The Nigerian private sector remained in growth territory at the end of the second quarter, although recent challenges around cash shortages led to weaker new order growth and a renewed decline in output.
As a result, business conditions improved at the weakest rate for almost a-year-and-a-half. Companies responded by raising their staffing levels, purchases and stocks of inputs at softer rates in June.
On the price front, steep cost pressures persisted with overall input price inflation quickening to a four-month high.
The headline figure derived from the survey is the Stanbic IBTC Purchasing Managers’ IndexTM (PMI).
Readings above 50.0 signal an improvement in business conditions on the previous month, while readings below 50.0 show a deterioration.
At 50.9 in June, down from 53.9 in May, the headline PMI signalled a twenty-fourth successive monthly improvement in business conditions in Nigeria’s private sector. That said, the latest result was indicative of the weakest improvement for 17 months.

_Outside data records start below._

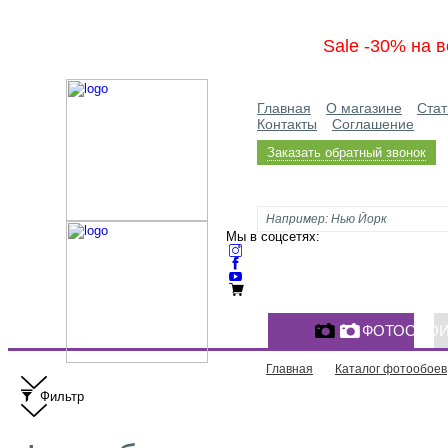
Sale -30% на в
Главная
О магазине
Стат
Контакты
Соглашение
Заказать обратный звонок
Мы в соцсетях:
ФОТООБО
Главная
Каталог фотообоев
Фильтр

Central to the moderation was a renewed contraction in output which fell for the first time in 19 months.
Although marginal overall, the latest fall contrasted with sharp expansions in recent months. Firms overwhelmingly blamed weaker inflows of new work, but there were also mentions of cash shortages.
Meanwhile, new orders rose for the twenty-fourth month in a row. The rate of growth was marginal and eased to the softest in this sequence, however, as elevated costs deterred some clients from placing orders.

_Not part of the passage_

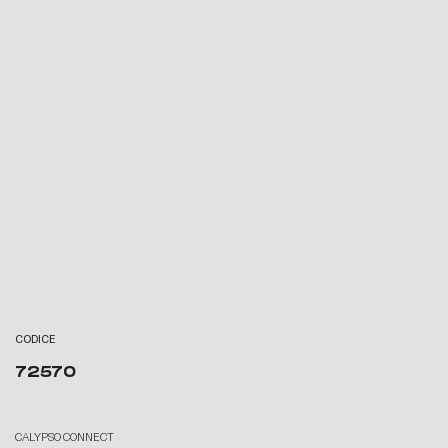
CODICE
72570
CALYPSO CONNECT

Turning to prices, overall input price inflation quickened from May, and was the fourth- steepest in the series history.
Firms reported higher purchase costs (particularly for fuel and raw materials) and rising staff costs.

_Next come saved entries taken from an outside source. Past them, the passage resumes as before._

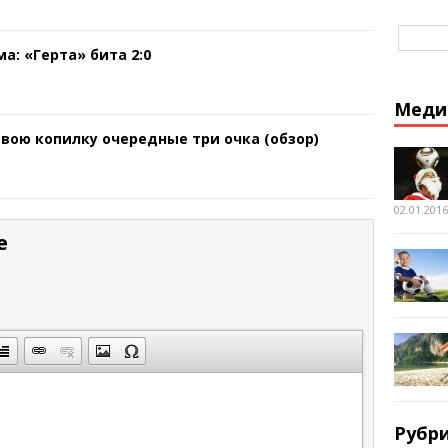
а: «Герта» бита 2:0
Меди
свою копилку очередные три очка (обзор)
02.01.2016
е
Рубр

Subsequently, and in line with weaker inflows of new work, purchasing activity rose at the weakest pace since January 2021.
Stocks of purchases continued to rise sharply however, and at a rate that was in line with the long-run series average.
Staffing levels rose for the seventeenth month in succession during June amid efforts to boost output. That said, the rate of growth was modest with some firms engaging in restructuring efforts.
Modest expansions in new business, paired with another uptick in headcounts led to a twenty-fifth successive reduction in backlogs. Shortages of some key parts resulted in the weakest decline in backlogs for 17 months, however.
Finally, sentiment regarding output in the year ahead remained firmly in positive territory in June.
Although, there were some signs that soaring inflation weighed slightly on hopes with the degree of optimism moderating from May.